I came away from Equoid feeling that something was just not sitting. On first impressions, it was what it said on the tin, a Lovecraftian horror story. Literally. The protagonist Bob works for a British agency that deals with all the things that go bump in the night. This time, he's sent to investigate a possible outbreak of nightmarish creatures in the countryside, armed with letters in which H.P. Lovecraft, Hisownself, described them as true unicorns, not the friendly sparkly version in popular culture.
Sure, I'm not a big consumer of horror, and I had quibbles with the protagonist and some instances of verbosity, but that's common, not enough to make me look sidelong at a story--and I was looking sideways at the piece for a good long while afterwards. The one thing that I couldn't stop squinting at was that the special victims, the ones not killed or eaten or merged but penetrated and possessed and enslaved, were exclusively young girls.
It seemed like an artifact, a relic of another time, and I don't mean just within the story's world. I mean the virgin sacrifice trope, which, for the record, I think is stupid and tired. Like I said, I had my quibbles, but with so much creativity and the subtle subversions of the Lovecraftian framework on which the story was built, the employment of this trope cheapened the rest of it, for me. It is used in a way that seemed uninspired, unexamined, and reinforced.
The trope is introduced in Equoid through the letters of H.P. Lovecraft, wherein he details his boyhood encounter with the equoid and its lure, a girl named Hetty. There are implications that H.P. is an unreliable narrator, "leaving stuff out, putting stuff in" and Bob had been sniping holes in Lovecraftian lore all along, but this one account remained unscathed. Lovecraft is never proven to have embellished a single gruesome detail of this ritual, as we are never given even a glimpse of an alternate version, like, say, the girls choosing to help their very own unicorn, or adults as vessels, or non-invasive mind-control, or the queen equoid evolving beyond the need for humans altogether.

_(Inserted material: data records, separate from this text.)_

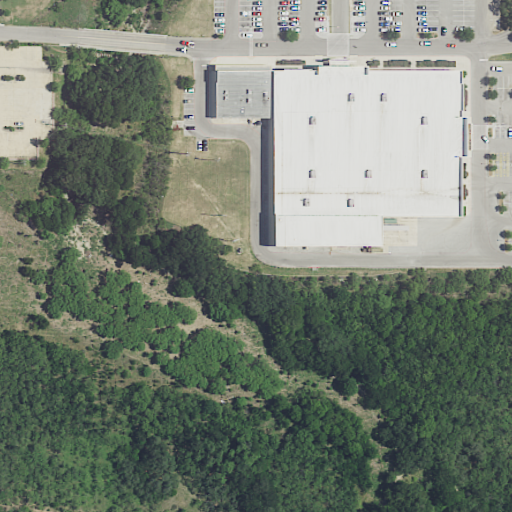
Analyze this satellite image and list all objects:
parking lot: (358, 19)
road: (230, 23)
road: (445, 23)
road: (28, 33)
road: (483, 33)
road: (110, 39)
road: (498, 39)
road: (274, 46)
road: (411, 46)
building: (241, 90)
road: (31, 104)
parking lot: (500, 145)
building: (348, 146)
road: (478, 147)
building: (359, 152)
road: (264, 250)
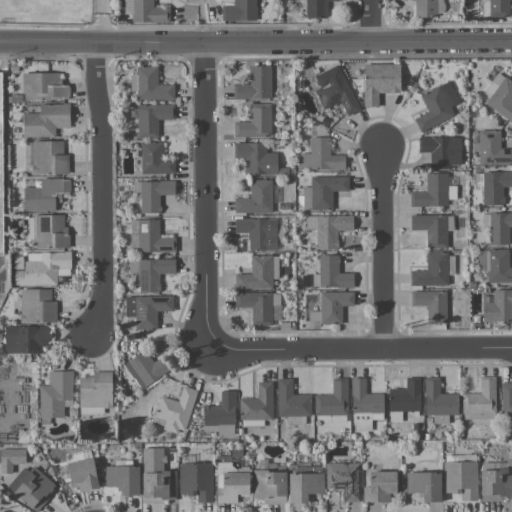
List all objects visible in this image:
building: (427, 7)
building: (316, 8)
building: (498, 8)
building: (239, 10)
building: (146, 11)
road: (96, 21)
road: (374, 21)
road: (255, 43)
building: (379, 81)
building: (149, 84)
building: (255, 84)
building: (334, 89)
building: (499, 95)
building: (436, 105)
building: (150, 118)
building: (46, 120)
building: (255, 122)
building: (491, 147)
building: (436, 151)
building: (320, 156)
building: (49, 157)
building: (256, 158)
building: (155, 159)
building: (2, 161)
building: (1, 169)
building: (492, 185)
road: (102, 190)
building: (323, 191)
building: (434, 191)
building: (152, 193)
building: (45, 194)
building: (256, 197)
road: (206, 199)
building: (499, 227)
building: (328, 228)
building: (433, 228)
building: (50, 231)
building: (258, 232)
building: (152, 237)
road: (384, 250)
building: (498, 266)
building: (43, 268)
building: (434, 269)
building: (151, 272)
building: (258, 273)
building: (331, 274)
building: (431, 304)
building: (35, 305)
building: (334, 305)
building: (497, 305)
building: (260, 306)
building: (146, 309)
building: (26, 338)
road: (360, 352)
building: (145, 368)
building: (95, 390)
building: (55, 394)
building: (405, 396)
building: (480, 398)
building: (365, 399)
building: (438, 399)
building: (291, 400)
building: (333, 401)
building: (505, 401)
building: (257, 403)
building: (176, 409)
building: (91, 410)
building: (221, 413)
building: (295, 420)
building: (11, 458)
building: (82, 474)
building: (156, 477)
building: (460, 478)
building: (123, 479)
building: (343, 479)
building: (196, 480)
building: (230, 483)
building: (496, 483)
building: (269, 485)
building: (425, 485)
building: (304, 486)
building: (380, 486)
building: (31, 487)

So, if everything turns out as H.P. recounted, then Lovecraft couldn't have been just a "gynophobic" storyteller, himself just using questionable constructs. He was simply reporting the facts of nature, something that ever was and will be. Sucks to be you, little girls.

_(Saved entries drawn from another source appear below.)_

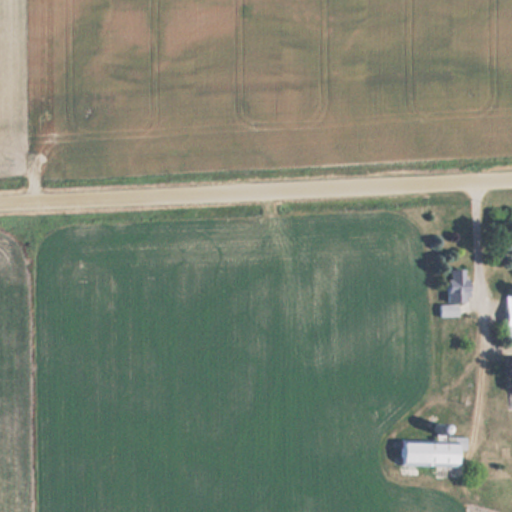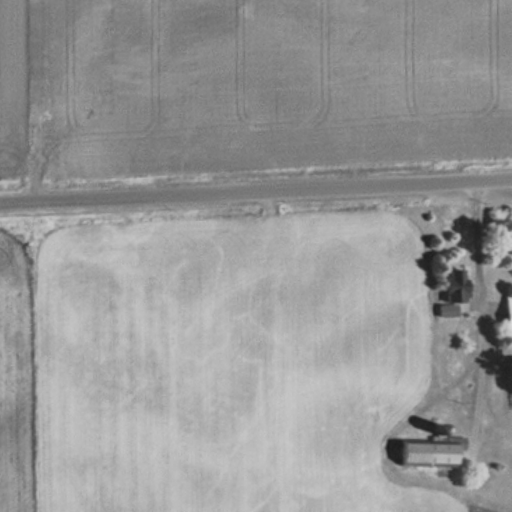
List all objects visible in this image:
road: (256, 187)
building: (449, 284)
building: (450, 286)
building: (505, 319)
building: (506, 319)
building: (428, 450)
building: (425, 451)
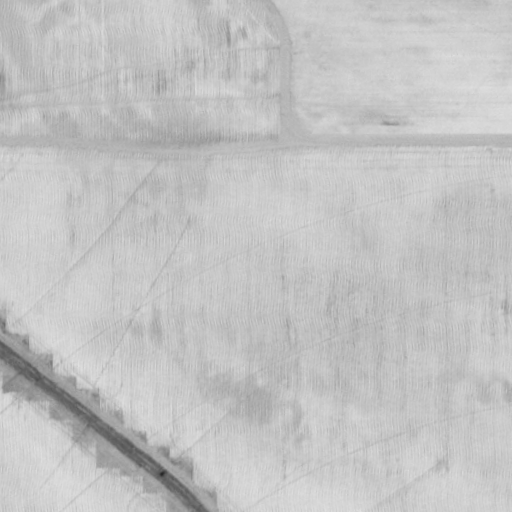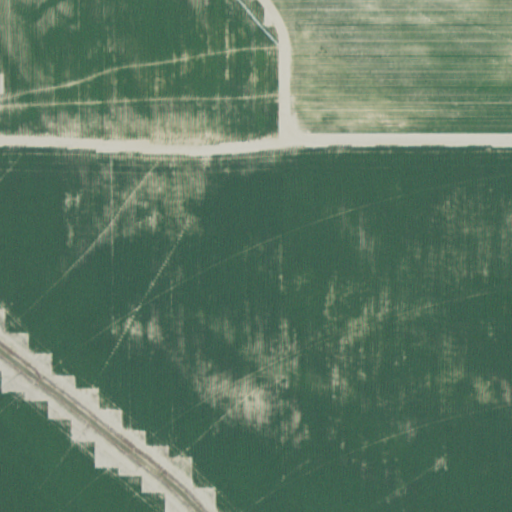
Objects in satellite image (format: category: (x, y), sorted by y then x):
road: (330, 140)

That's reinforcement. Happens all the time, but it's disappointing to find it at the core of a story so imaginative in every other way. Is it any author's job to fully subvert and dismantle tropes? No, but Charles Stross was doing a pretty decent job of it until we got to this. It's too bad, because the rest of the story, near as I can tell, is pretty successful horror and dark fantasy humor, well-crafted mythology and psuedo-science, and an intriguing bureaucracy caught up in the middle of it--action, suspense, thrills and chills. There's plenty to recommend, but I can't, not this particular story.
Have you read Equoid? What were your thoughts?